22-02 Fair Lawn Avenue
Fair Lawn Borough, Bergen County
BLOCK: 113 LOT: 1 & 2
October 2009 Fact Sheet
The former Topps Cleaners is located
at 22-02 Fair Lawn Avenue. It is
bordered by an Exxon service station
to the east, a soccer field known as
Archery Plaza to the south, railroad
tracks to the west and Fair Lawn
Avenue to the north. The site is
currently a vacant lot.
Several dry cleaning establishments
occupied the site between 1950 and
2004. As a result of these operations,
the soil and ground water were
contaminated with the dry cleaning
fluid tetrachloroethene (also known
as perchloroethylene, or PCE), a
chlorinated volatile organic
compound. The contamination was
discovered during the remedial
investigation of the nearby BASF
property. The New Jersey
Department of Environmental
Protection (NJDEP) directed the
Topps property owner to conduct a
remedial investigation to determine
the extent of the PCE contamination
and develop a cleanup plan.

SUPPLIED RECORDS.
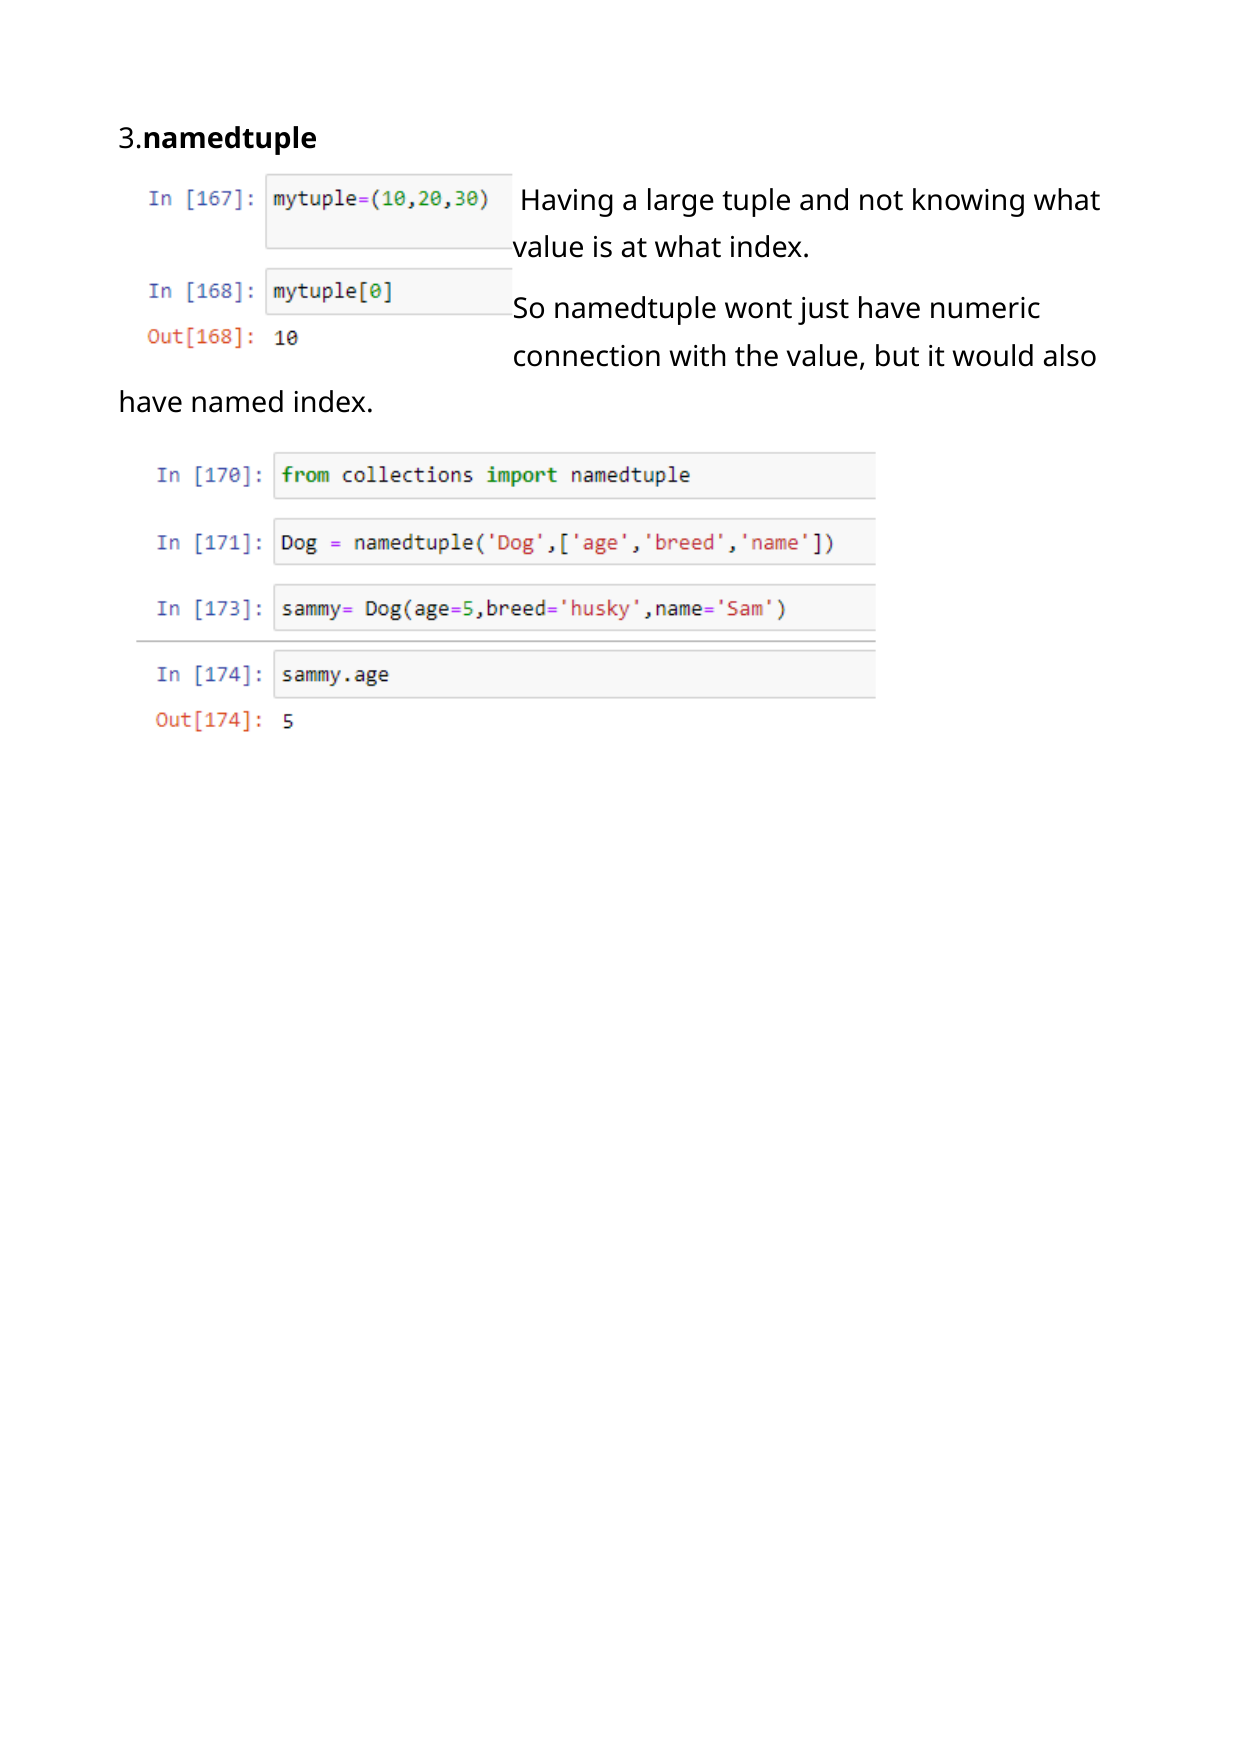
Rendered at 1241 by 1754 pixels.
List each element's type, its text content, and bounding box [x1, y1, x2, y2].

text [118, 180, 134, 266]
text Having a large tuple and not knowing what value is at what index. [513, 180, 1122, 266]
text 3.namedtuple [118, 118, 1122, 157]
picture [134, 171, 513, 364]
text So namedtuple wont just have numeric connection with the value, but it would also have named index. [118, 288, 1122, 421]
picture [136, 443, 876, 738]
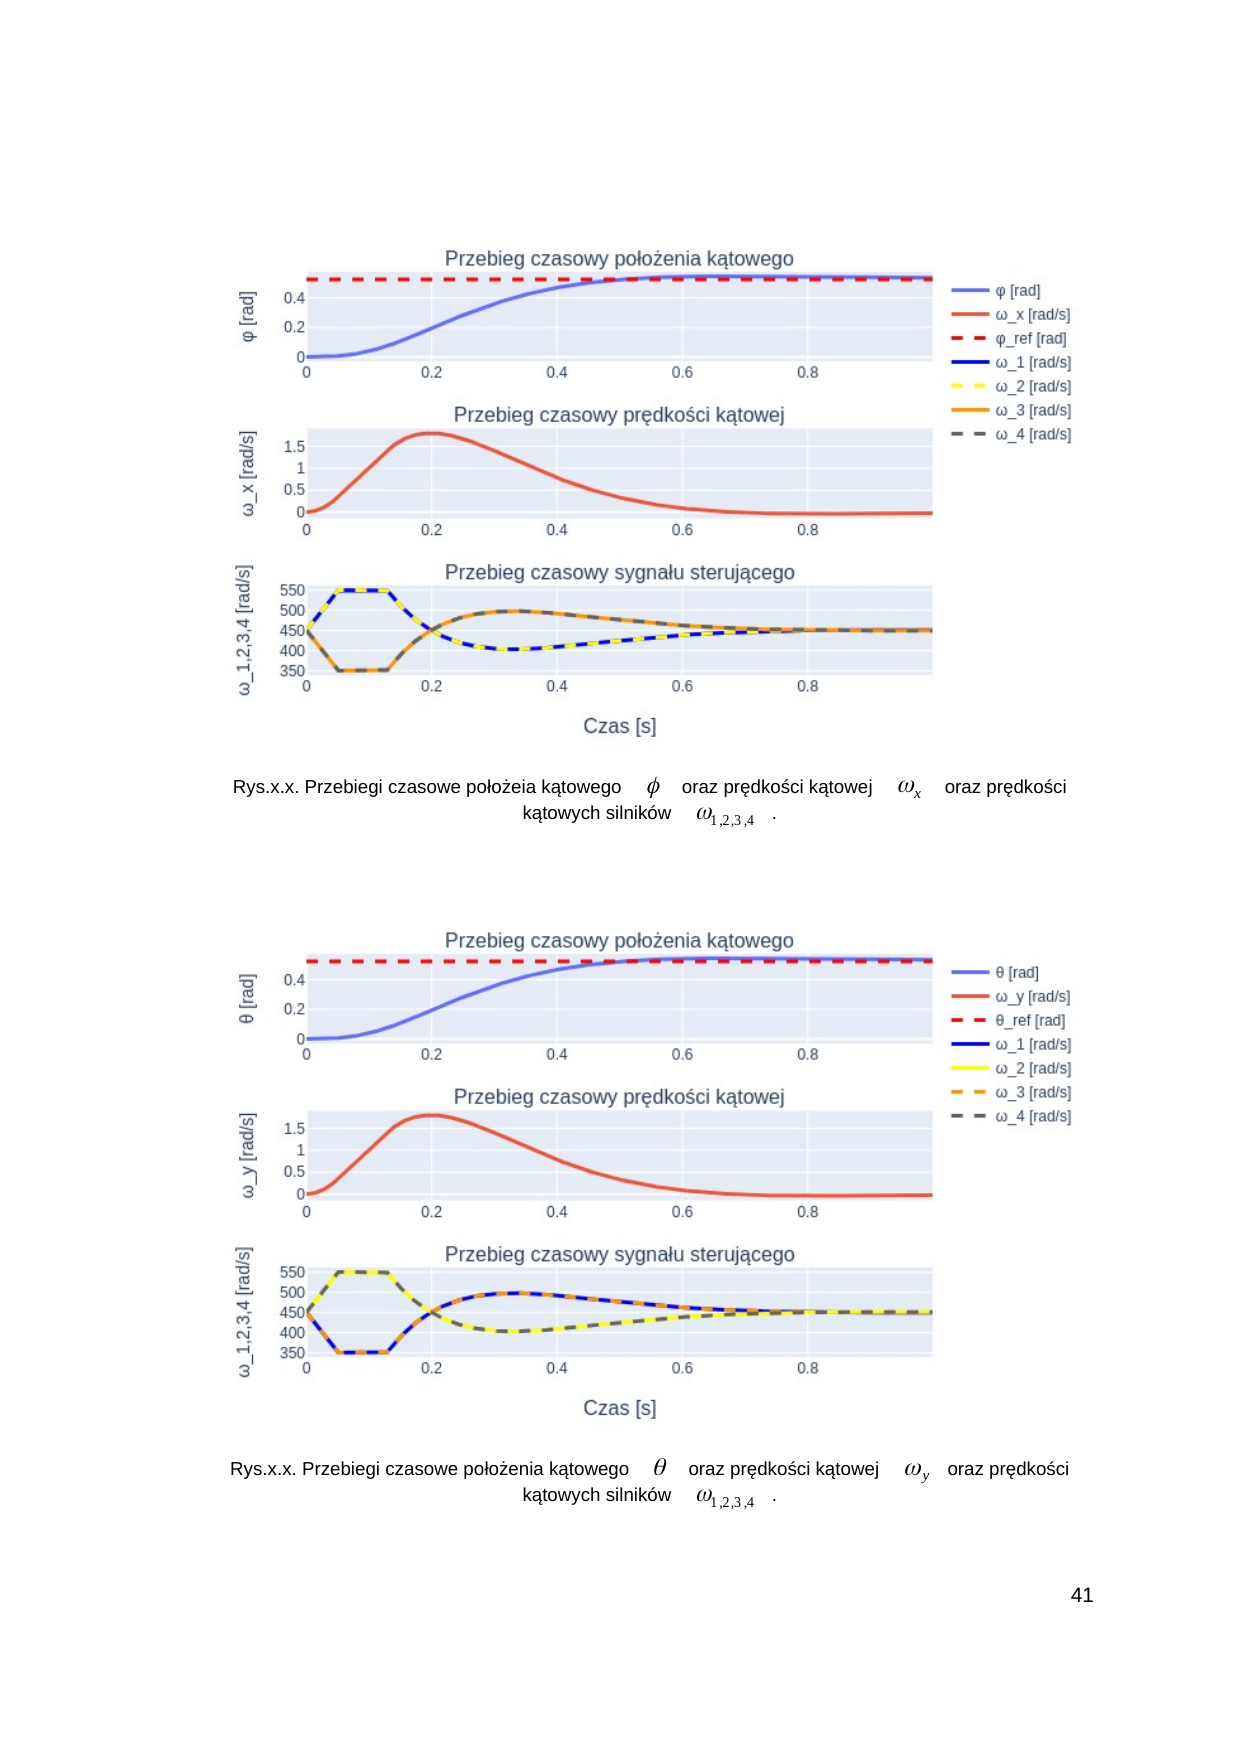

EXERCISE INSTRUCTIONS.
1. In the Topps Cleaners fact sheet, why did the NJDEP direct the property owner to conduct a remedial investigation? Answer in one to three sentences.
2. Write the next part of the Topps Cleaners fact sheet, picking up after its final sentence.
The records have no connection to the fact sheet.

ANSWERS TO THE PROBLEMS.
1. The NJDEP wanted the extent of the PCE contamination determined and a cleanup plan developed. The contamination was in the site's soil and ground water and came from the dry cleaning operations there between 1950 and 2004.

2.
In 2004, Anderson Mulholland
Associates Incorporated (AMAI),
the Topps property owner's
environmental consultant, began the
remedial investigation of the
property, which included collecting
soil samples to delineate the soil
contamination and installing and
sampling on-site and off-site ground
water monitoring wells to delineate
the ground water contamination plume. When sampling revealed the
ground water plume had migrated
off-site in a southeasterly direction
to a residential area on Plaza Road,
NJDEP required the Topps property
owner to investigate whether PCE
vapors from the plume were entering
the overlying homes (a process
known as "vapor intrusion"). Since
2005, AMAI has conducted air
testing at 62 properties on Plaza
Road, Ramapo Terrace, Ramsey
Terrace, Reading Terrace and
Townley Road to evaluate the
potential for vapor intrusion at these
homes. The testing showed that 13
homes had levels of PCE vapors in
the indoor air that exceeded NJDEP's
Residential Indoor Air Screening
Level of three micrograms per cubic
meter (3 μg/m3) for this chemical.
AMAI has installed subsurface
depressurization systems (also
known as vapor mitigation systems)
at most of these homes to reduce the
levels of PCE vapors, and is
monitoring the indoor air at the homes
where PCE was detected in the subslab
soil gas at levels exceeding
NJDEP's Residential Soil Gas
Screening Level of 34 μg/m3.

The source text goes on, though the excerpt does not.